For some people freedom is a scary place. For some people, bondage is comfortable because they've been there so long. So when the cell door opens and you're free to go you fight to stay because complacency has run its course giving familiarity all power over anything that contradicts your present reality. How many of you have served your time (figuratively speaking) and when the circumstances released you, you refused to go?  How many of you have made yourselves comfortable in uncomfortable situations? How many of you have ignored opportunities to get free, making excuses to yourselves that seemingly justifies why you stay in the cage? I know people today who are experiencing caged freedom. Like Brooks Hatlen, the cell door has long been opened and they are free to go; but they choose to stay. They choose to stay in that abusive relationship, whatever that looks like, be it domestic or otherwise, or in that undesirable place they've grown attached to because where they are is no longer fearful; it is where they might being going that scares the hell out of them. So they put forth little to no effort of walking out of their cell.

The prison of the mind, like Alcatraz, is almost inescapable. I don't know if anyone has ever escaped from Alcatraz, but I do know that some people never escape the prison of their mind. For Brooks Hatlen, he was released into a world he knew nothing about. The world to him was not a place he knew as freedom, Shawshank was.

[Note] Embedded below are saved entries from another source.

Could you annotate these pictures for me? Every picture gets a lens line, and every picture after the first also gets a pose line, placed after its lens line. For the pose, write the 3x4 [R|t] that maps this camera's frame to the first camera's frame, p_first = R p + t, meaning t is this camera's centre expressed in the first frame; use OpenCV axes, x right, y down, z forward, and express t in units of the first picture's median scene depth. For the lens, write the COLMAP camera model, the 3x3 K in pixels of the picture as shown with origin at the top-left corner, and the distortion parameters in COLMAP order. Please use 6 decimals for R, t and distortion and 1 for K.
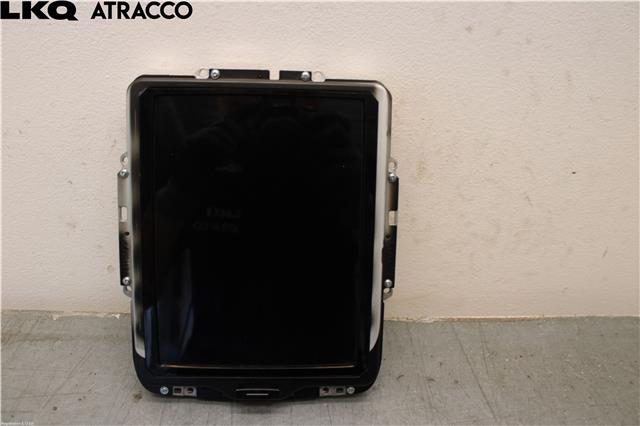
lens RADIAL K [[522.0, 0, 320.0], [0, 522.0, 213.0], [0, 0, 1]] dist [-0.164138, 0.130244]
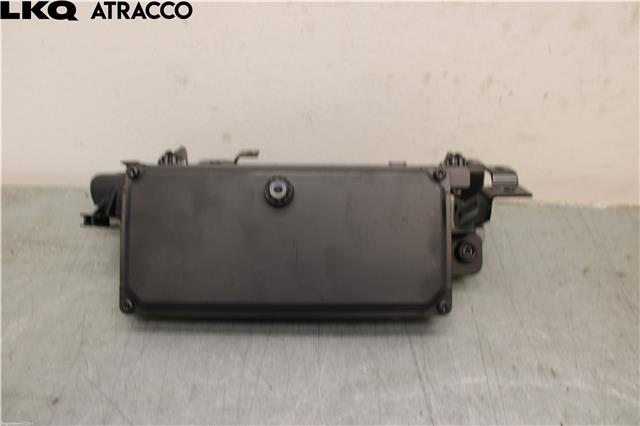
lens RADIAL K [[512.6, 0, 323.5], [0, 512.6, 211.9], [0, 0, 1]] dist [-0.167008, 0.122380]
pose [[0.999177, 0.019875, -0.035371, -0.248138], [-0.011937, 0.977223, 0.211881, 0.057962], [0.038776, -0.211284, 0.976655, 0.209611]]
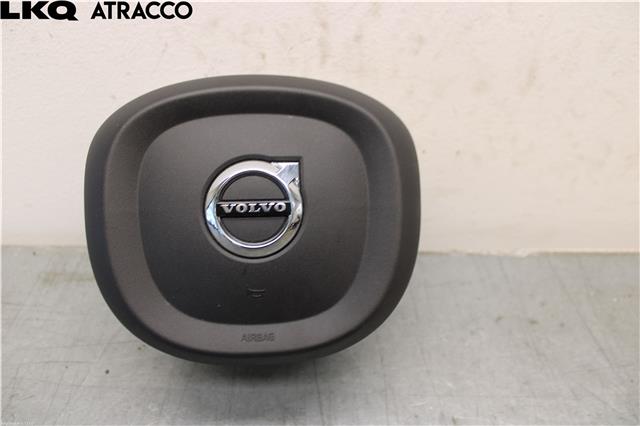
lens RADIAL K [[512.6, 0, 323.5], [0, 512.6, 211.9], [0, 0, 1]] dist [-0.167008, 0.122380]
pose [[0.999450, -0.002118, -0.033092, -0.116219], [0.006821, 0.989747, 0.142666, 0.012824], [0.032450, -0.142813, 0.989218, 0.165492]]
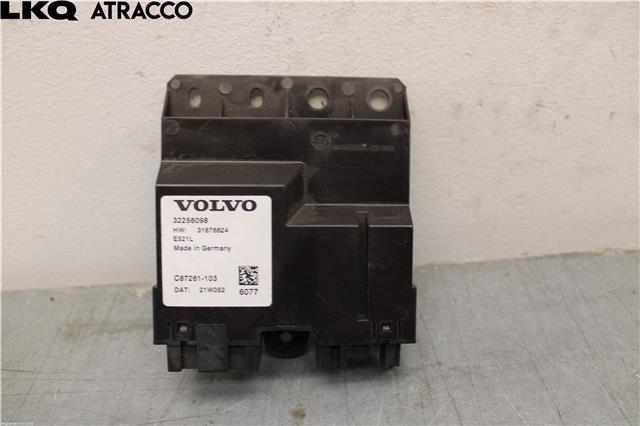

Instead of trying to become reacclimated back into society, he decided to go to the only place where he would be truly free -- he hung himself. You see, although he was no longer behind bars physically, his mind was still incarcerated. And the only way to be free was to be no more. Pay attention to your present situation; is there a cell door open that you need to walk out of? And if so, give yourself the chance to get it right by taking advantage of your new opportunity. For the only people who will stop by your cage to pay you a visit are those who are locked up with you, both literally and figuratively -- those who have become a part of the institution. And for those who have been institutionalized longer than you've been alive, leave them alone, for where they are now is all they know.